Mikal Eckstrom of AD PRO Directory firm Studio Eckström is firmly in the no bot business. “We really strive to actually not do any renderings whatsoever unless the client mandates them, because what it’s really doing is erasing the potential for magic in the work,” says the Nebraska-based designer. When he has toyed with AI on various platforms, just for fun, Eckstrom wasn’t impressed. “We put in a simple prompt and what did we get? We got the most banal, mediocre version…. It was just like white tile on the wall.
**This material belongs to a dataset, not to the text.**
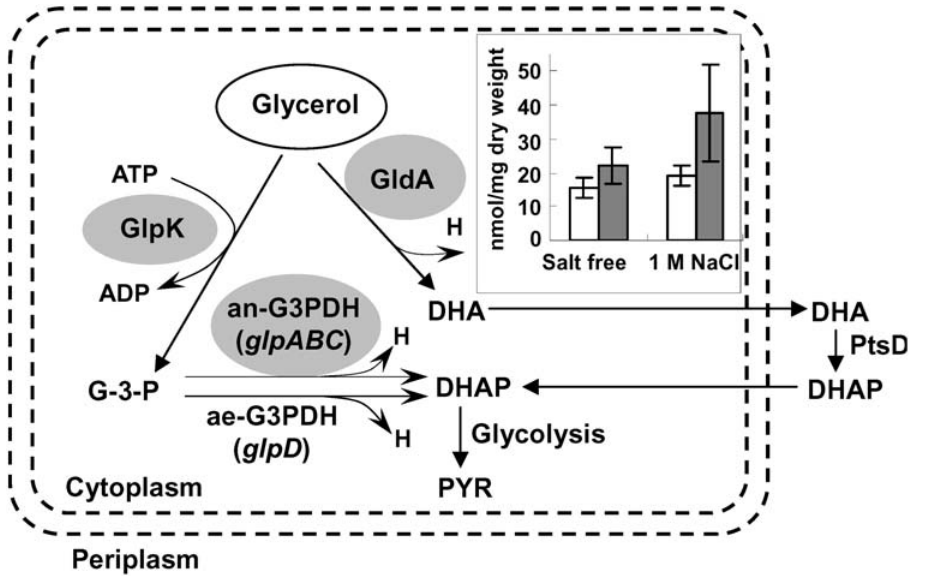
Figure 5. Schematic representation of the E.coli glycerol dissimilation pathways and the change in intracellular glycerol content. Expression levels of the major enzymes were found to be decreased by at least 2-fold (grey shading), as indicated by proteomics analysis. Inset shows the change in intracellular glycerol content in an IrrE-expressing strain ( & ) and a control strain ( % ) after incubation for 1 h with or without 1.0 M NaCl. Data represent the means and standard errors of three replicate experiments in which each sample was assayed in duplicate. Statistical significance was determined by Student’s t test (n=6, P , 0.05). Abbreviations: GlpK, ATP-dependent glycerol kinase; GldA, Glycerol dehydrognease; ae-G3PDH, aerobic G3PDH; an-G3PDH, anaerobic G3PDH; PtsD, DHA-specific enzyme II; H, reducing equivalents (H=NADH/NADPH); GPD, glycerophosphoryl diester; DHA, dihydroxyacetone; DHAP, dihydroxyacetone phosphate; PYR, pyruvate.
Just awful.” But he has an even larger concern. “The larger question is where’s the IP? What’s original, what’s not?”
Ridgewood, New Jersey–based designer Kerri Folb Pilchik also steers clear, much preferring physical samples to get ideas across. “I feel about 80 years old answering like this, but I’ve never used Chat GPT personally, and I’ve never used any version [of AI]…. I’m very much about being able to see the human hand.” With a rendering, she says, “You can’t really understand the feeling that the room is supposed to evoke. You don’t get the nuances of the color and the pattern and the texture.” And it takes away that incredibly crucial ‘marination’ stage. “There’s a value in things taking time and not everything being so fast.”
How will Chat GPT 4o disrupt the interior design industry (for better or for worse)?
Mencel sees Chat GPT 4o as a tool—not a competitor. Ditto Sykes. “It’s not going anywhere, so we might as well embrace it,” she says. “It can help us more efficiently and more effectively convey ideas to our clients or even to our trades.” As she puts it, “As a good designer, what it really comes down to is your creativity and your people skills…. I like to think of [AI] less as something that’s coming to take our job and more as a competitor to AutoCAD. It’s just another tool in your tool belt to put together your thoughts and express your ideas.”
Fretting about the future of AI is understandable, but the AI-designer takeover will be a while. For one thing, as a consumer, I think it may be decades before an AI designer can, say, do site visits and measurements, place a bazillion custom orders, and coordinate an install like a living and breathing decorator. Sykes also believes that what these tools can do is far from what designers do, “unless AI is creating the idea, tailoring it to their client, partnering with trades to bring it to life, coming up with who the trades are, coordinated delivery, coordinating installation, processing payments…. I mean, I think we’re a long, long way away from that.”
And there’s that human-to-human factor. In other words, if AI were to designers what Splenda is to sugar, it would similarly not delete the desire for bona fide sucrose, grown right in the earth. “To be human is to create magic, to have an error,” Eckstrom says. “Every room needs anchovies. It needs that piece of anchovy in order to pop. There’s no anchovy in Chat GPT!” Spoken like a true human.